EXERCISE DIRECTIONS:
Read the records beneath this task and copy every line that contains the string "over".

THE INPUT:
*-*-*
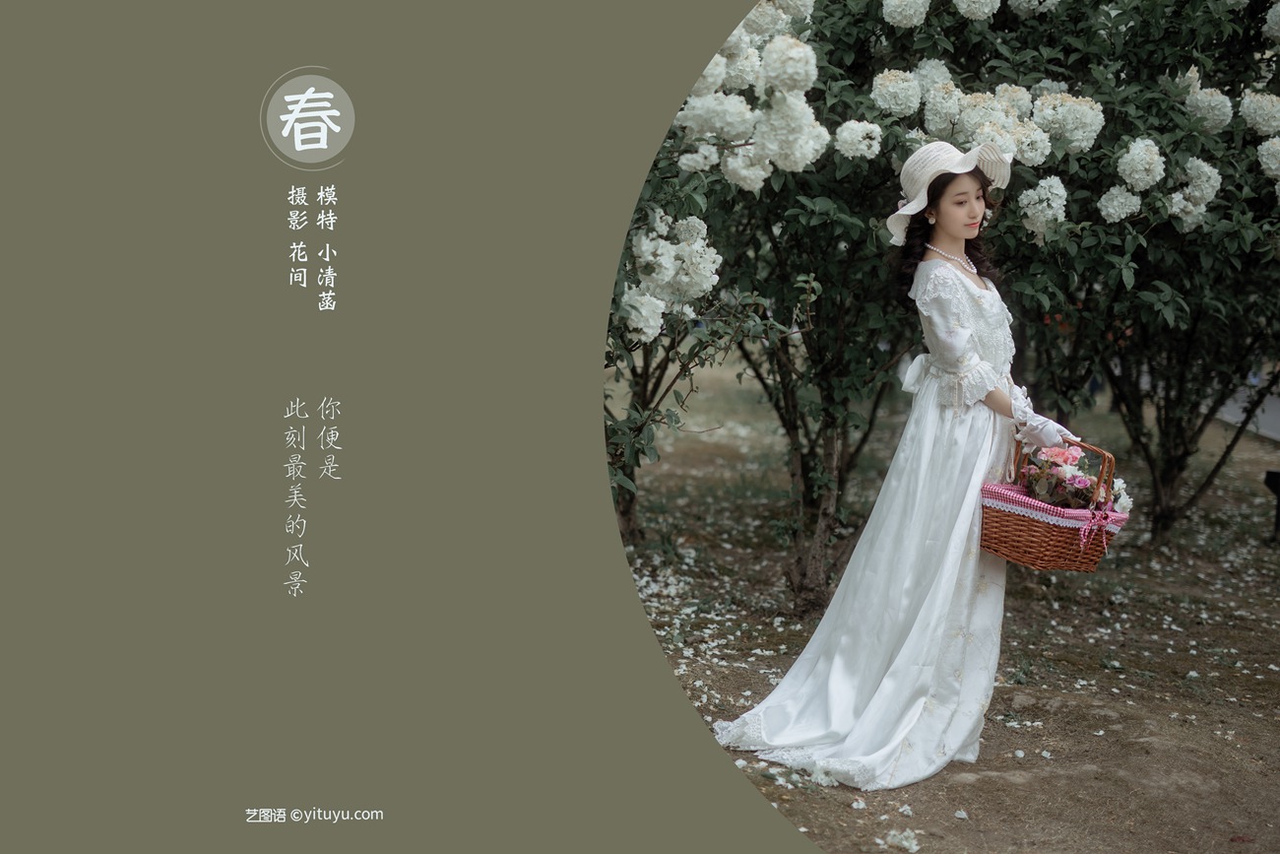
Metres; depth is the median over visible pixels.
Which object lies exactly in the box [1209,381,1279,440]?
*-*-*
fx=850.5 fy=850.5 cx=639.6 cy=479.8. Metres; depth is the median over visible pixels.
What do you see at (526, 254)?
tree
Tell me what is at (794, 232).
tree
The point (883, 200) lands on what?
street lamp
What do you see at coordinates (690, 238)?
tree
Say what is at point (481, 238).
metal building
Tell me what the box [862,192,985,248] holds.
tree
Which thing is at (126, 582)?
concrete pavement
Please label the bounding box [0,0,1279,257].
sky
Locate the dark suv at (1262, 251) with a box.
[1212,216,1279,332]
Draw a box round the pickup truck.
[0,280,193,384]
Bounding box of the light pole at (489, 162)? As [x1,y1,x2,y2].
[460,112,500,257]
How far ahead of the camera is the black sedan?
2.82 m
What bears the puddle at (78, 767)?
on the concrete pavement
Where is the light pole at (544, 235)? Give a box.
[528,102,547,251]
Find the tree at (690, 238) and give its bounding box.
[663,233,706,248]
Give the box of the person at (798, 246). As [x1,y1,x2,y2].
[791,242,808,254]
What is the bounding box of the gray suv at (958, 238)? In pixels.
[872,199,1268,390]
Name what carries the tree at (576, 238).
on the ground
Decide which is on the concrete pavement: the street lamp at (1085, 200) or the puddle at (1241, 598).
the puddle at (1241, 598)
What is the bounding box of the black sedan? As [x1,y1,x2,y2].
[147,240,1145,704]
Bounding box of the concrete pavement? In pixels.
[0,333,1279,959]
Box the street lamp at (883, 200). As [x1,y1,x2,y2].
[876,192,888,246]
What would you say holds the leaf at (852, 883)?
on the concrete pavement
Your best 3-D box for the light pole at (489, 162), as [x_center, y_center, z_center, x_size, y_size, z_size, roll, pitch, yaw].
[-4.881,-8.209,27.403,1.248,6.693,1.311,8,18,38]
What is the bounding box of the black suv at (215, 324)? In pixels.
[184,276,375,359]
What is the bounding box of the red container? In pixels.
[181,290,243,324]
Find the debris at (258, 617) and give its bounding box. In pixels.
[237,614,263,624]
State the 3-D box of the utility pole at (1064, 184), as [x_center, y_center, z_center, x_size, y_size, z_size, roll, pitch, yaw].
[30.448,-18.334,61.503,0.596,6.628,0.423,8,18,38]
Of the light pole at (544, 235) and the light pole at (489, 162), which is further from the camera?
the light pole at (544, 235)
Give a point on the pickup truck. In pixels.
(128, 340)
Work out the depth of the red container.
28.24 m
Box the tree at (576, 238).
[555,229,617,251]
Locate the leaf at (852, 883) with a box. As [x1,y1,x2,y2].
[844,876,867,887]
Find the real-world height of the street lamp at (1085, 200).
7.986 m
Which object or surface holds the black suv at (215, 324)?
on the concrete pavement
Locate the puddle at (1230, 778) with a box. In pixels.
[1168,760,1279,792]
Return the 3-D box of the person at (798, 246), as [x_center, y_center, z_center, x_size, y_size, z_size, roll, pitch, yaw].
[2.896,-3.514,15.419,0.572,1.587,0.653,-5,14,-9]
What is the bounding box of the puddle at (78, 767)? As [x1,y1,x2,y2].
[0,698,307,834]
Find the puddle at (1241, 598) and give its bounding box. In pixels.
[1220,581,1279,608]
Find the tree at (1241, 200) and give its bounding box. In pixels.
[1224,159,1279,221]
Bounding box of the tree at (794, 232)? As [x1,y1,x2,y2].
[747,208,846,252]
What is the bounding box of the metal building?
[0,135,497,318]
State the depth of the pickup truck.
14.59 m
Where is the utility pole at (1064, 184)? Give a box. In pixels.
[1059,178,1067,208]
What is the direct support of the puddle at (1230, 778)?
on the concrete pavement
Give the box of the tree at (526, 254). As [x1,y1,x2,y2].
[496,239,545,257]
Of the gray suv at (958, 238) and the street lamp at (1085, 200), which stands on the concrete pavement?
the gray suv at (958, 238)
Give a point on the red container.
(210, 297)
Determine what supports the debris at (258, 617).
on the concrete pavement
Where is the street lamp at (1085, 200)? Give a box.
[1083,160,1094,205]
*-*-*
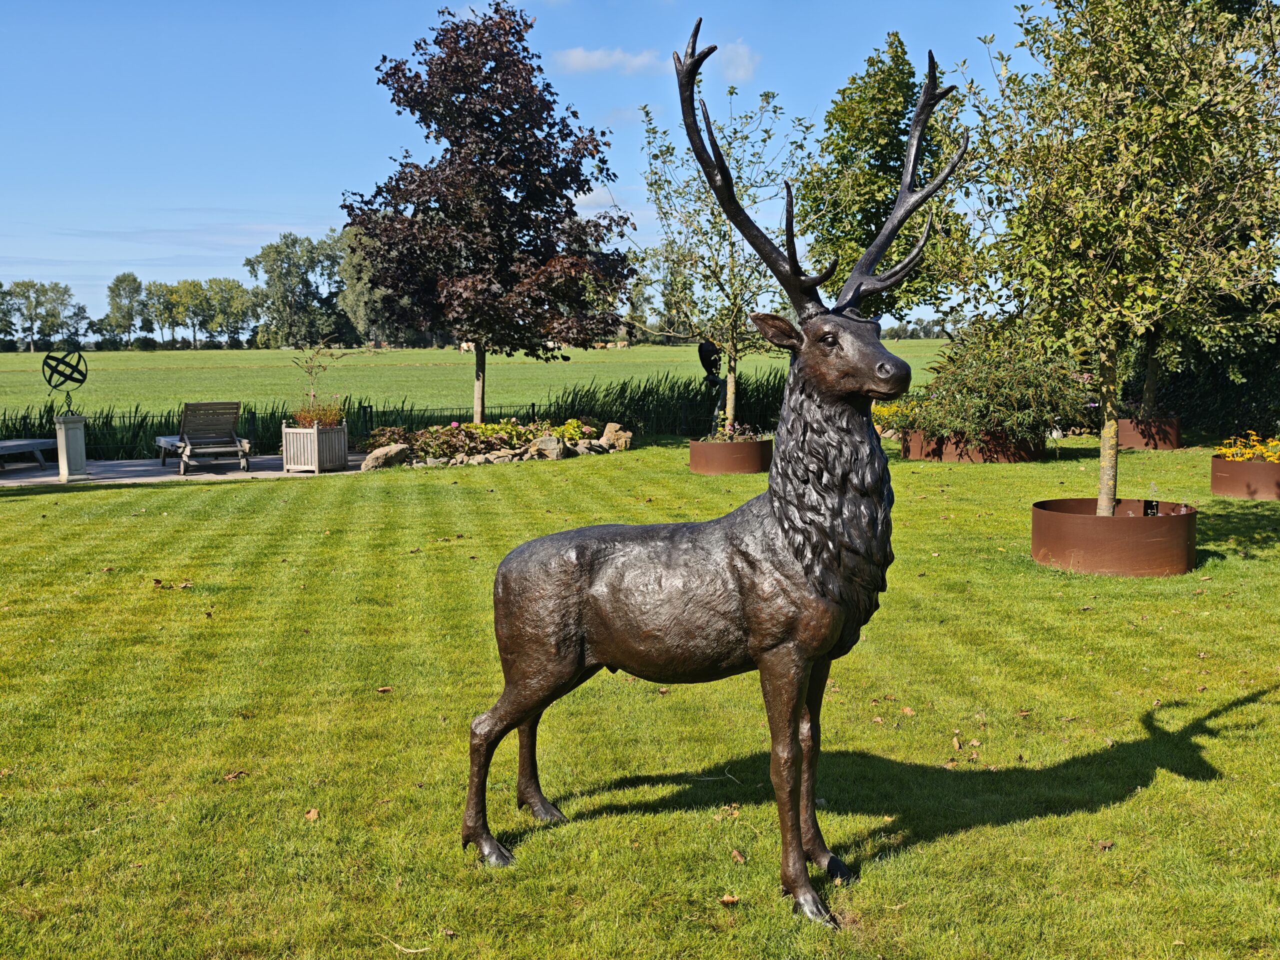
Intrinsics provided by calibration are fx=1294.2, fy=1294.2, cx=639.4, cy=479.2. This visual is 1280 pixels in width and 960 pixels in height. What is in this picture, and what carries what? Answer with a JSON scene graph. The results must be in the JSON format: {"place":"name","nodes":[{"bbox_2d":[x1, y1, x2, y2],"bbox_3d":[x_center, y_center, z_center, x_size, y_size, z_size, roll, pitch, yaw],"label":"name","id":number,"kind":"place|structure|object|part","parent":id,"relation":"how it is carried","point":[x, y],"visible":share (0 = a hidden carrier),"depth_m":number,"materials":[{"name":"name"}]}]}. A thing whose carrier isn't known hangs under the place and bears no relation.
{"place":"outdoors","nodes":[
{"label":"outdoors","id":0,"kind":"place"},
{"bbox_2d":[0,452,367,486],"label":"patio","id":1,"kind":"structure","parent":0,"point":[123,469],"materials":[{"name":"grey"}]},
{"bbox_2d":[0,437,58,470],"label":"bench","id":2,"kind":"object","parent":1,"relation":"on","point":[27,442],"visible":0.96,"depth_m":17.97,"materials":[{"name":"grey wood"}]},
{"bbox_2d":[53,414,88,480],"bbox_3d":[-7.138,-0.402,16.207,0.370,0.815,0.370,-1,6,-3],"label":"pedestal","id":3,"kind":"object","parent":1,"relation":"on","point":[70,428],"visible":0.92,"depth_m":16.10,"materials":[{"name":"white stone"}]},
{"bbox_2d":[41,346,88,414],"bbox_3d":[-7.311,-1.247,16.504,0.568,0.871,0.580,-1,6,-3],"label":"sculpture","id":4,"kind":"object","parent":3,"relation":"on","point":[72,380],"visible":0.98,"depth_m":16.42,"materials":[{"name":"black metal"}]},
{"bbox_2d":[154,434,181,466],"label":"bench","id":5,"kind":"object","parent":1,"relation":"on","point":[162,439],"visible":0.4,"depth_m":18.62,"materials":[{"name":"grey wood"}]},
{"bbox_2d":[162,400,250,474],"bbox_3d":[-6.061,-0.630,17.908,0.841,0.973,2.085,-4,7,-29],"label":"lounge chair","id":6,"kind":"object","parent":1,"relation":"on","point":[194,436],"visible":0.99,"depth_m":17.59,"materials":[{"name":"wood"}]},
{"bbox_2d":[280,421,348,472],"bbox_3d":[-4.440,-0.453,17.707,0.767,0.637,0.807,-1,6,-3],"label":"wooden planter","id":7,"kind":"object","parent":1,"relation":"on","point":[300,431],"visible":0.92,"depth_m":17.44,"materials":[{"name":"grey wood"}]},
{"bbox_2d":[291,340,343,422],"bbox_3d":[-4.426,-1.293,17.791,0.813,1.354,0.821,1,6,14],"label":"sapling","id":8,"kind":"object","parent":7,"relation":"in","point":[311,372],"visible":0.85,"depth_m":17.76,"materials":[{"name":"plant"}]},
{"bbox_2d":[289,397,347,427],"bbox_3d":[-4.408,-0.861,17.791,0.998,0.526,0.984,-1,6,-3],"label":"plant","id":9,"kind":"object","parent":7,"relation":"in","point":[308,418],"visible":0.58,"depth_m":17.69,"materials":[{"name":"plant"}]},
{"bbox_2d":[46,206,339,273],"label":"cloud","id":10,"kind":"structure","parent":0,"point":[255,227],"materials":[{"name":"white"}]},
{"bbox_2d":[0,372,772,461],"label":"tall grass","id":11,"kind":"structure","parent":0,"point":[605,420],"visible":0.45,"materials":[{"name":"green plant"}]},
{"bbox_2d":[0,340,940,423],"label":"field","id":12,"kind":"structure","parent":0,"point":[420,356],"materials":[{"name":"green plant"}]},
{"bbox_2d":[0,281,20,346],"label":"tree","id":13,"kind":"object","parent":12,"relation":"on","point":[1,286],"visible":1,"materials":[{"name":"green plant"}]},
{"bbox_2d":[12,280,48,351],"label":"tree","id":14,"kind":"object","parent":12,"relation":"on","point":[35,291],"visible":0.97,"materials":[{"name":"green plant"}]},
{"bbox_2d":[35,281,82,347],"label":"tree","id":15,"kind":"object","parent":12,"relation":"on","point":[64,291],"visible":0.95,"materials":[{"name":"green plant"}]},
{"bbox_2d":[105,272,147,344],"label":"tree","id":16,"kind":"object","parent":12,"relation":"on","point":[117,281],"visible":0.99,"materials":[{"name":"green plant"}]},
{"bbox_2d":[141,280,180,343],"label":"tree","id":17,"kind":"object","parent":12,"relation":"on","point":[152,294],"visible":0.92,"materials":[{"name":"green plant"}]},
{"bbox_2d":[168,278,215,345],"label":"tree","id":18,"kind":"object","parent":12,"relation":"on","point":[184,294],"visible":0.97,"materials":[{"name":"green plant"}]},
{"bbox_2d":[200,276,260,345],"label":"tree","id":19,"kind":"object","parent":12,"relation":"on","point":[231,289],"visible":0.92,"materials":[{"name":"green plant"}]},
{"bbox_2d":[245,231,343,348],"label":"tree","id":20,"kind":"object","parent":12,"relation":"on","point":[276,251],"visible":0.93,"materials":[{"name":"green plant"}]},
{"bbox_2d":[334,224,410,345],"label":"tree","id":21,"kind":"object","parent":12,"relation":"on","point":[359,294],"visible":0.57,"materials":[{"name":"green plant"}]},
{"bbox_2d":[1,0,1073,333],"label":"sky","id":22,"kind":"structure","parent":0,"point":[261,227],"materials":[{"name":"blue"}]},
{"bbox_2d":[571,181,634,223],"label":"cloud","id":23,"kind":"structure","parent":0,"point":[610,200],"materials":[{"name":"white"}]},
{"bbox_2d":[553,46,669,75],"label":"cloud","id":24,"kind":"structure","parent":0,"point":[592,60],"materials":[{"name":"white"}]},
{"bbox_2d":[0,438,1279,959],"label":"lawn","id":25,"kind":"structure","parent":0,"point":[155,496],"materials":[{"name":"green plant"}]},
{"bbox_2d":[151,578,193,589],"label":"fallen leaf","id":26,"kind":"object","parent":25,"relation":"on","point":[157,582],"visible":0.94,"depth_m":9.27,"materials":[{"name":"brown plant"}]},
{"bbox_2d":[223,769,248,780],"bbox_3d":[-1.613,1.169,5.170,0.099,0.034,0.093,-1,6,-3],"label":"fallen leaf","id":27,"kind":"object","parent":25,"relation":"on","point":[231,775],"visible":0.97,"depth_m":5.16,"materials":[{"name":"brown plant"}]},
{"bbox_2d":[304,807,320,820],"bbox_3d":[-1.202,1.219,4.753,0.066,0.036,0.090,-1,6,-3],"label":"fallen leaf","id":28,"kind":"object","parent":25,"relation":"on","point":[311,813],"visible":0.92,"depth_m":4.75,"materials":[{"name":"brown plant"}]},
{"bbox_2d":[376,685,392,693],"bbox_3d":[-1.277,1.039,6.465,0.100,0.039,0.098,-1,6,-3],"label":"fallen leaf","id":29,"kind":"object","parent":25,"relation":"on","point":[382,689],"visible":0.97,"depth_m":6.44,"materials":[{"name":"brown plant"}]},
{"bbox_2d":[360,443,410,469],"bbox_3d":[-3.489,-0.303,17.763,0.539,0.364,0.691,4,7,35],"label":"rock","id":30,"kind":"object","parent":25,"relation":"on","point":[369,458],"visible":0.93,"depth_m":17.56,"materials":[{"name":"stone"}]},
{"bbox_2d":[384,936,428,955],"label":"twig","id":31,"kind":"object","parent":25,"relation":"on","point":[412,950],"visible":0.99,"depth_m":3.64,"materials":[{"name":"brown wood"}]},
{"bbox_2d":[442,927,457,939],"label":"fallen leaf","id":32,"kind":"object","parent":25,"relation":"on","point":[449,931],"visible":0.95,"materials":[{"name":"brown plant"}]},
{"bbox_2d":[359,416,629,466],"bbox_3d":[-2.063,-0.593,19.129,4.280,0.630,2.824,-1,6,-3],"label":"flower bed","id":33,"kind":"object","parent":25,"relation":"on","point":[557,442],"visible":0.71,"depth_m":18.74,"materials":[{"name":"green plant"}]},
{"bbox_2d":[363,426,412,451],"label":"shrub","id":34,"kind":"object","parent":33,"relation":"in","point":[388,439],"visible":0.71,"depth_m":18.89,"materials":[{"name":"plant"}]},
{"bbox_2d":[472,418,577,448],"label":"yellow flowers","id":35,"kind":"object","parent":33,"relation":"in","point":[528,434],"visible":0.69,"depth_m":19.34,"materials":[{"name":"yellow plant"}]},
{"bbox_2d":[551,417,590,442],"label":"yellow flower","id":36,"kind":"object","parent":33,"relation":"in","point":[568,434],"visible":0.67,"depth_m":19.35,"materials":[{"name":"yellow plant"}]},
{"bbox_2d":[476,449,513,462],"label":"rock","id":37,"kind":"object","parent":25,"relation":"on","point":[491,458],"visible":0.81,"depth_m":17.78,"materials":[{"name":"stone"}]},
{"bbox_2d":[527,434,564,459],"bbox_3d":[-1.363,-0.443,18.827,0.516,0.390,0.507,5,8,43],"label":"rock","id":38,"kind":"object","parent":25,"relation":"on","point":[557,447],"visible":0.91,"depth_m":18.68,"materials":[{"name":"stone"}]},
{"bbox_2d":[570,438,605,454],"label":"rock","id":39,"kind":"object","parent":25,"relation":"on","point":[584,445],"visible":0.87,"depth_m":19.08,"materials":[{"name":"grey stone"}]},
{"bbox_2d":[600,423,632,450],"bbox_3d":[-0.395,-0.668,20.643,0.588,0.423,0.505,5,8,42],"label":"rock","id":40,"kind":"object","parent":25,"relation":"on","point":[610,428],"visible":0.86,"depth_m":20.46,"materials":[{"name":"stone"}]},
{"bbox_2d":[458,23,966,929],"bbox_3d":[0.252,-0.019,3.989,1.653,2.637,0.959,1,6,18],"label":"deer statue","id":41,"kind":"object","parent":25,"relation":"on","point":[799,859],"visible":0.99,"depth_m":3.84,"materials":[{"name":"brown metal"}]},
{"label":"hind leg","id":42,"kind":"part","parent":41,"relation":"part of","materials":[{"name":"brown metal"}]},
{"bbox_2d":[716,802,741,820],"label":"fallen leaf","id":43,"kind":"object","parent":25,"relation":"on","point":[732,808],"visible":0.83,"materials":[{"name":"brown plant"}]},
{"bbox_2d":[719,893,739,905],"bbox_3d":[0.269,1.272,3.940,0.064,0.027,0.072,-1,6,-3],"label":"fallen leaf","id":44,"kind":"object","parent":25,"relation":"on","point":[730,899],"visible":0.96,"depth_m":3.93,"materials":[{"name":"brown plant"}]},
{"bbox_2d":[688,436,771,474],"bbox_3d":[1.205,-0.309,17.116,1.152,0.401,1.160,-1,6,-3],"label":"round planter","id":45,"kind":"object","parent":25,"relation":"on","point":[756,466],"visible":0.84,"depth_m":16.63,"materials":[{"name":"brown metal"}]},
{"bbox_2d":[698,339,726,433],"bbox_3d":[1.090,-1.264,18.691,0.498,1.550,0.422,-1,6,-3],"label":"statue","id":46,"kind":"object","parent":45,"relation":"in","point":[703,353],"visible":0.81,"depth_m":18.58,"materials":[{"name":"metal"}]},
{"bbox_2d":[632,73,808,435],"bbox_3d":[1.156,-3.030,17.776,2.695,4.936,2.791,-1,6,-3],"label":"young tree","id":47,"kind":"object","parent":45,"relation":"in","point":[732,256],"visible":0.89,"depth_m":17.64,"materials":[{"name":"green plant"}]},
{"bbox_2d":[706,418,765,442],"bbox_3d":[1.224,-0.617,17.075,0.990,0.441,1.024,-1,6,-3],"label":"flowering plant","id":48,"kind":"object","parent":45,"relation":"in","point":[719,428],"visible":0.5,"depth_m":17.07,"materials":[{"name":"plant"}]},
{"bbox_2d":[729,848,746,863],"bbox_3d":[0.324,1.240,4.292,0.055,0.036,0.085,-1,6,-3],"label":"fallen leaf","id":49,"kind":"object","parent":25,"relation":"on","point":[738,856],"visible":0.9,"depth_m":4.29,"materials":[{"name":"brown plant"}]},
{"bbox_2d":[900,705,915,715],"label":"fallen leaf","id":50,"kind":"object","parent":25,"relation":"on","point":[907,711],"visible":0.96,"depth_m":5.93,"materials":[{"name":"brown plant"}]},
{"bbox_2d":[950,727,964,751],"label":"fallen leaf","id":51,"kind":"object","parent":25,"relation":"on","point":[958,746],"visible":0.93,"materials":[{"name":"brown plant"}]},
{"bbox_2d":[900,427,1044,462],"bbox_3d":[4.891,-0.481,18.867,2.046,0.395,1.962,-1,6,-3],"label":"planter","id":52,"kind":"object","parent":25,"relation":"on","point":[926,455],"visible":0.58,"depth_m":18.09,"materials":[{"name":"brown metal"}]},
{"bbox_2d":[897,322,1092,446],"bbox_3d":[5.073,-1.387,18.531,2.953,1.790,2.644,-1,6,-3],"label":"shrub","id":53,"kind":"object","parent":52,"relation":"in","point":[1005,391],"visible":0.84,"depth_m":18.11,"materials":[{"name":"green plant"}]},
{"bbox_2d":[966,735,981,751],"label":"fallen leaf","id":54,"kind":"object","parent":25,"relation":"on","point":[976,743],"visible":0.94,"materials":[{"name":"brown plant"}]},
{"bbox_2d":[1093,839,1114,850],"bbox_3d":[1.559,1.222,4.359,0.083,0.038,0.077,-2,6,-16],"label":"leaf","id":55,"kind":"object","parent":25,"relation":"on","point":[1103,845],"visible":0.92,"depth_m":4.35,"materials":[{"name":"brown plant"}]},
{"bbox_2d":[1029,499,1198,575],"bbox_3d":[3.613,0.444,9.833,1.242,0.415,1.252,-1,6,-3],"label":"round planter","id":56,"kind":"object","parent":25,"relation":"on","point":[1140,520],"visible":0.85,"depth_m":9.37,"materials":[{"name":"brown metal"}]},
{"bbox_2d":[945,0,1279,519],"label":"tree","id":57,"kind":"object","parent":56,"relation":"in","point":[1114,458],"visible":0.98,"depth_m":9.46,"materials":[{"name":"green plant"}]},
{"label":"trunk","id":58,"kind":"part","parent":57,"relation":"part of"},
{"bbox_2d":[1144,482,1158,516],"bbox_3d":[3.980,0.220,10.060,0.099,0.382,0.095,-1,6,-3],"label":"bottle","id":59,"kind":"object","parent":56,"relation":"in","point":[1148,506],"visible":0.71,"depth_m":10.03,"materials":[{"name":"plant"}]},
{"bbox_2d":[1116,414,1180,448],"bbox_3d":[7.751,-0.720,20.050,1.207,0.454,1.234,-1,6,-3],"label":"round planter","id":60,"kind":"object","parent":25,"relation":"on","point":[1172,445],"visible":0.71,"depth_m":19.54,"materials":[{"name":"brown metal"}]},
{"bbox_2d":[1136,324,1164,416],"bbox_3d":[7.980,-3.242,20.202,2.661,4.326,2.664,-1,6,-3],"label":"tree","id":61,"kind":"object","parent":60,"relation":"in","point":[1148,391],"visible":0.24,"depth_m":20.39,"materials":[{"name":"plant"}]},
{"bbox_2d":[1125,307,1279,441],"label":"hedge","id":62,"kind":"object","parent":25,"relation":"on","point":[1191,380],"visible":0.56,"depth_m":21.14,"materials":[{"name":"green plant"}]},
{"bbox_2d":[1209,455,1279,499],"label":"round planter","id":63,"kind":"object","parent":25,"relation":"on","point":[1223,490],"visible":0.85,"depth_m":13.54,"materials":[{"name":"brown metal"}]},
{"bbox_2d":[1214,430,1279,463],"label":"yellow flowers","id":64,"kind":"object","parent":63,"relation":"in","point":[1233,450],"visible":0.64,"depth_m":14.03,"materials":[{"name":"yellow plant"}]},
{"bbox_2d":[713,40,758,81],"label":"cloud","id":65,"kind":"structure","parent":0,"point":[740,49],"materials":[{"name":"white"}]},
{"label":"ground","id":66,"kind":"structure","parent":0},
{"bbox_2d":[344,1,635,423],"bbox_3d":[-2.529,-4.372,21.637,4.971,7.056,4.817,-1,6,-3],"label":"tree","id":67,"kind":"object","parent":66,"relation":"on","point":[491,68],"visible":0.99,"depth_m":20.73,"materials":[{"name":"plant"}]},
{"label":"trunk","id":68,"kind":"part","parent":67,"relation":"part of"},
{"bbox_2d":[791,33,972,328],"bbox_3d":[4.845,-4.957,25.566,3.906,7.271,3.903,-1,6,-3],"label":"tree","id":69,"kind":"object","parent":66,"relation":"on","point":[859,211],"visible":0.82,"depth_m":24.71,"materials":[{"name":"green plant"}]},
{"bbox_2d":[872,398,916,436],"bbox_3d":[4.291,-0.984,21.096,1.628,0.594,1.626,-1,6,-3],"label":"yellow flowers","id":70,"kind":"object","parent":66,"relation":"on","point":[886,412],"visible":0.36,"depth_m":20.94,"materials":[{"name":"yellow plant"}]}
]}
*-*-*
RESPONSE BELOW:
Metres; depth is the median over visible pixels.
fx=850.5 fy=850.5 cx=639.6 cy=479.8. Metres; depth is the median over visible pixels.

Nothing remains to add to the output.